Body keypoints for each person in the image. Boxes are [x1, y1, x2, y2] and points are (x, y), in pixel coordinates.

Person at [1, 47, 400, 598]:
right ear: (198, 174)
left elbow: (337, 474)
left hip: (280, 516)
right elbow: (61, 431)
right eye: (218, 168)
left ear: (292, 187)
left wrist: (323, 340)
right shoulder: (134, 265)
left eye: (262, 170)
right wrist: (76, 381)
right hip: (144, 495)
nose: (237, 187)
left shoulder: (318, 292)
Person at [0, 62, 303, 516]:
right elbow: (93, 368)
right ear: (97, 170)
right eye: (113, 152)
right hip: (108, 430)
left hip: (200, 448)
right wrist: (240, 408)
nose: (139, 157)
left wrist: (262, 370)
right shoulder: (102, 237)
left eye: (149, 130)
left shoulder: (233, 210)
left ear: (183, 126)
★ ★ ★ ★ ★
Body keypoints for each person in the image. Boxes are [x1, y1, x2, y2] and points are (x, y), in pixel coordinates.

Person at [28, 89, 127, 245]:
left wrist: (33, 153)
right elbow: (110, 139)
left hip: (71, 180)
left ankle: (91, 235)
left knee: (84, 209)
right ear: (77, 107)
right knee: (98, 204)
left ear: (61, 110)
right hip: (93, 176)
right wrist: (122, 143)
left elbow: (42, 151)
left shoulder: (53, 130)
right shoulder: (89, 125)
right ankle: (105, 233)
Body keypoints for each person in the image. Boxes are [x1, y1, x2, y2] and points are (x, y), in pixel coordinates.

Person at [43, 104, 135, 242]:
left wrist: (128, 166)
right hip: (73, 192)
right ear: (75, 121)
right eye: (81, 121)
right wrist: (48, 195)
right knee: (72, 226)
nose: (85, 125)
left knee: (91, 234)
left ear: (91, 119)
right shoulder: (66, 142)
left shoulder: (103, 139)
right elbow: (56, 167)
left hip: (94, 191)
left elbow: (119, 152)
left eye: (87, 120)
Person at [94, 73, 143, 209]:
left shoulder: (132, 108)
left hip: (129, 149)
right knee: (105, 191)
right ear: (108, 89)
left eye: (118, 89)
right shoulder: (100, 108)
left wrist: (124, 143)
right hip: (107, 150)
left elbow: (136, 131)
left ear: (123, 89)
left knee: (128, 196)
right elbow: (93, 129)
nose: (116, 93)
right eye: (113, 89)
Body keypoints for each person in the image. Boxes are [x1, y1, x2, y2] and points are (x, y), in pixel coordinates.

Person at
★ ★ ★ ★ ★
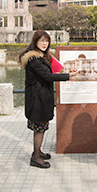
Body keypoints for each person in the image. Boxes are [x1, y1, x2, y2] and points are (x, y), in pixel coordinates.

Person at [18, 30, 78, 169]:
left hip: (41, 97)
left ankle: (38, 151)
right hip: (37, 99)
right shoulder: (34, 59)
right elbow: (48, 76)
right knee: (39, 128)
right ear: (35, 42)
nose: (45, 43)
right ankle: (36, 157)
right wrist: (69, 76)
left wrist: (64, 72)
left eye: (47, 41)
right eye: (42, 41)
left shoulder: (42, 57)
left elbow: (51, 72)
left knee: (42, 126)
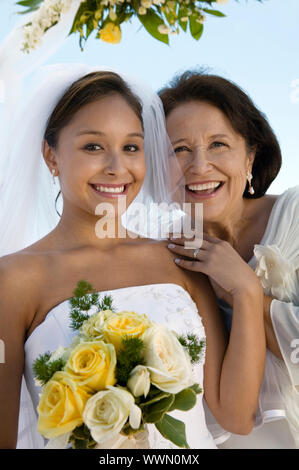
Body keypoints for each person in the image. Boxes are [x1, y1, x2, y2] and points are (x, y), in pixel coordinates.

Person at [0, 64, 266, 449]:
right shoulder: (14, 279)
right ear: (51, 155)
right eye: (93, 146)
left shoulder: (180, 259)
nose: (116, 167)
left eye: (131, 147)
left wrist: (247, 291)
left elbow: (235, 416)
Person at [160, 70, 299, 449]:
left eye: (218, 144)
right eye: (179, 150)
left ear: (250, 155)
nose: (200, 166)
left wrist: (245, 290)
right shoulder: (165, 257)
★ ★ ★ ★ ★
GOAL OF THE EXERCISE:
Give back, exactly as written, the stretch from the line with "right hip: (144, 495)" through the line with "left ear: (183, 126)", and no other lines from the records above.

EXERCISE ANSWER:
right hip: (144, 495)
nose: (237, 187)
left shoulder: (318, 292)
Person at [0, 62, 303, 516]:
right elbow: (93, 368)
right ear: (97, 170)
right eye: (113, 152)
right hip: (108, 430)
left hip: (200, 448)
right wrist: (240, 408)
nose: (139, 157)
left wrist: (262, 370)
right shoulder: (102, 237)
left eye: (149, 130)
left shoulder: (233, 210)
left ear: (183, 126)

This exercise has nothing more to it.